The Base Realignment and Closure Commission announced on 26 February 1993 that the Charleston Naval Shipyard would be closed. The squadron was deactivated in late 1995 just prior to the official closure of Charleston Naval Shipyard on 1 April 1996.

=== Reactivation at Groton, Connecticut ===
On 9 July 1997, the squadron was reactivated at Naval Submarine Base Groton in Connecticut.

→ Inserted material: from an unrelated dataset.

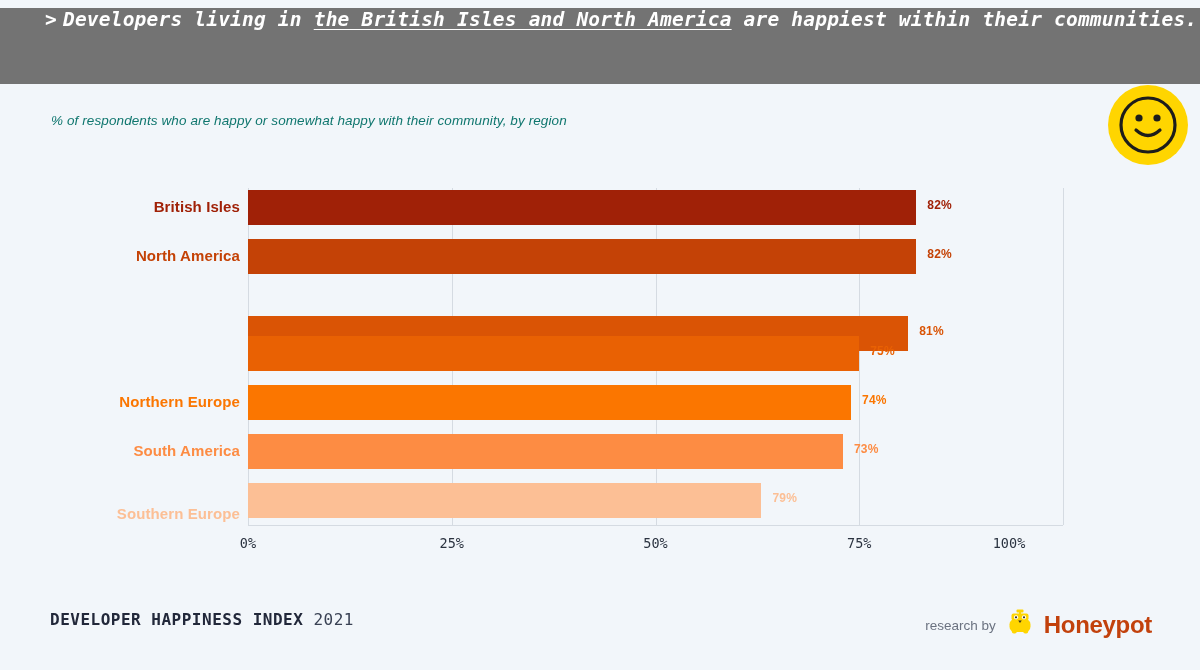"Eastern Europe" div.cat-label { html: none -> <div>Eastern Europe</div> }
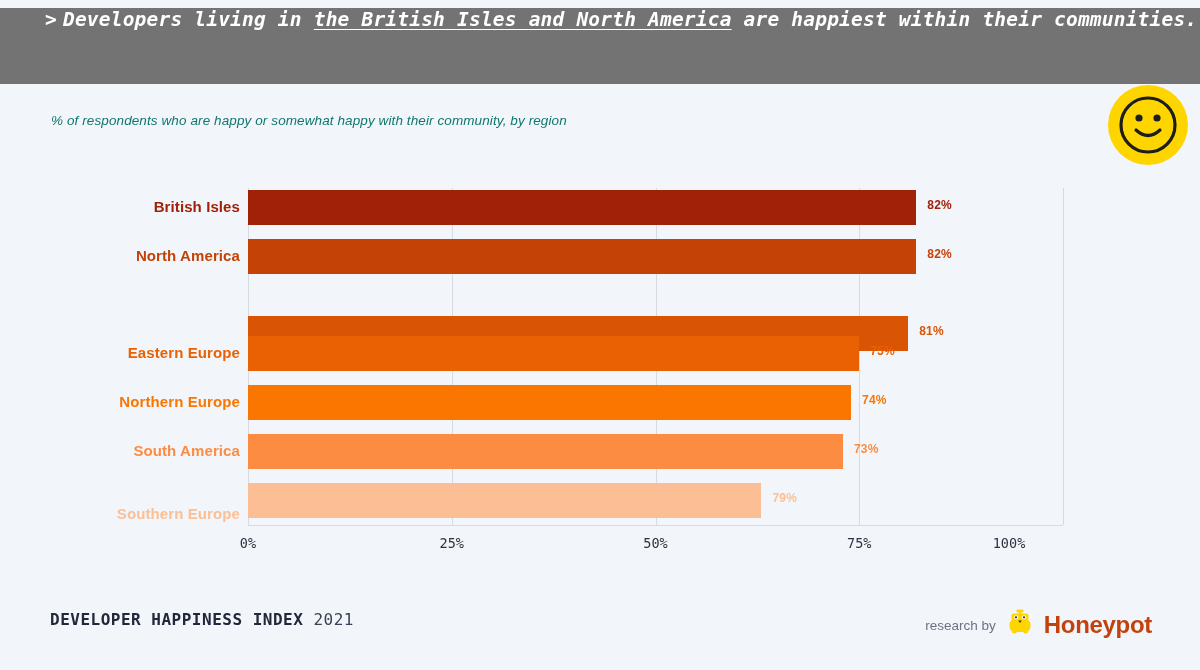"100%" div.tick-label { left: 1009px -> 1063px }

From July 1997, commanders included:

- Carl V. Mauney (9 July 1997 - 16 April 1999)
- Melvin G. Williams, Jr. (16 April 1999 - 8 September 2000)
- George E. Manaskie (8 September 2000 - 26 July 2002)
- David E. Eyler (26 July 2002 - 29 April 2004)
- Robert H. Perry (29 April 2004 – July 2006)
- Richard P. Breckenridge (July 2006 - 27 June 2008)
- Robert E. Clark II (27 June 2008 - 9 April 2010)
- Mike Bernacchi (9 April 2010 - 13 January 2012)
- Michael Holland (13 January 2012 - 30 August 2013)
- Jim Waters (30 August 2013 - 31 July 2015)
- John McGunnigle (31 July 2015 - June 2021)
- John Stafford (June 2021 – Present)

From 1997, boats assigned to the squadron included USS Trepang (SSN-674), USS Billfish (SSN-676), USS City of Corpus Christi (SSN-705), USS Providence (SSN-719), USS Miami (SSN-755), USS Annapolis (SSN-760), USS Springfield (SSN-761), USS Hartford (SSN-768), USS New Hampshire (SSN-778), USS New Mexico (SSN-779), USS Missouri (SSN-780), and the USS Mississippi (SSN-782).